That might be the case if you’re planning on gluing a few things together and then throwing it across the room a few times, but if you are gluing together a model, handling it as you normally would a model car, and placing it on a shelf, 5 minute epoxy is more than adequate.

I use 5 minute epoxy for the majority of my assemblies, and in my experience, it’ seems to be a much stronger bond than a good number of the glues used in model building, with a few exceptions.

How it would perform on the plastic in question I don’t know, but in general, it certainly holds better than most CA, UV setting or clear parts glues without question.

Believe me, I’ve had the pleasure of trying to pry apart parts glued together with 5 minute epoxy on a number of occasions.

In all honesty, I've never used 5-minute epoxy for modeling...and probably never will.

I HAVE, however, used it on real-world projects, often enough to have found it to be so inconsistent in performance as to be useless as a long-term adhesive solution, and I only resort to it for temporary Q&D fixturing...essentially where I need a "third hand".

▸ APPLY WHAT YOU READ:
**a.** Answer these questions from the epoxy discussion, one line each:
(i) What does the writer who finds it stronger than many modeling glues use 5 minute epoxy for?
(ii) Which kinds of glue is 5 minute epoxy said to hold better than?
(iii) For what purpose does the writer who has never used it for modeling still resort to it?
**b.** In the epoxy discussion, swap "model building" for "scale modeling" and write out the passage that opens with the words containing "That might be" and closes with "probably never will.".

▸ SOURCE MATERIAL:
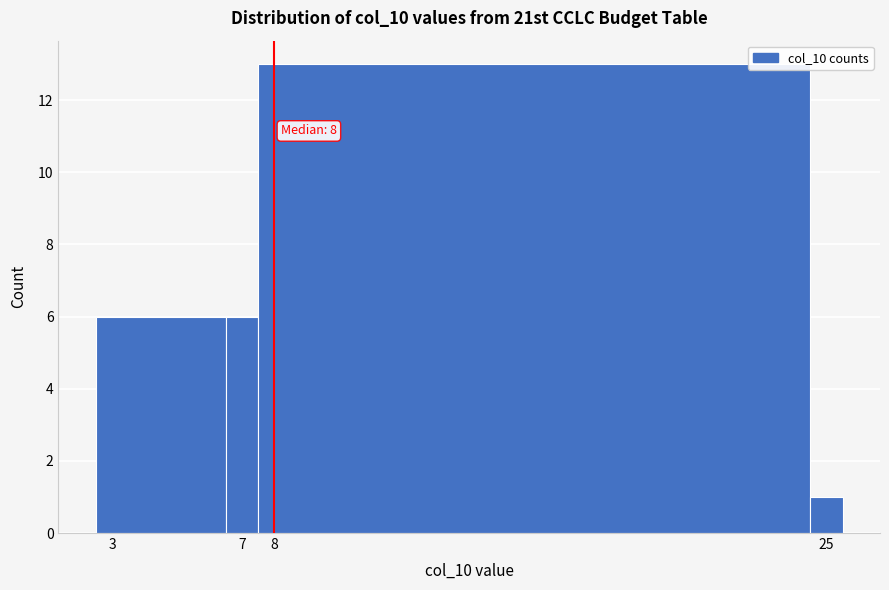

Which range on the x-axis has the tallest bar?

7.5 to 24.5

▸ ANSWER SET:
**a.**
(i) The majority of that writer's assemblies.
(ii) Most CA, UV setting or clear parts glues.
(iii) Temporary Q&D fixturing, essentially where a "third hand" is needed.

**b.**
That might be the case if you’re planning on gluing a few things together and then throwing it across the room a few times, but if you are gluing together a model, handling it as you normally would a model car, and placing it on a shelf, 5 minute epoxy is more than adequate.

I use 5 minute epoxy for the majority of my assemblies, and in my experience, it’ seems to be a much stronger bond than a good number of the glues used in scale modeling, with a few exceptions.

How it would perform on the plastic in question I don’t know, but in general, it certainly holds better than most CA, UV setting or clear parts glues without question.

Believe me, I’ve had the pleasure of trying to pry apart parts glued together with 5 minute epoxy on a number of occasions.

In all honesty, I've never used 5-minute epoxy for modeling...and probably never will.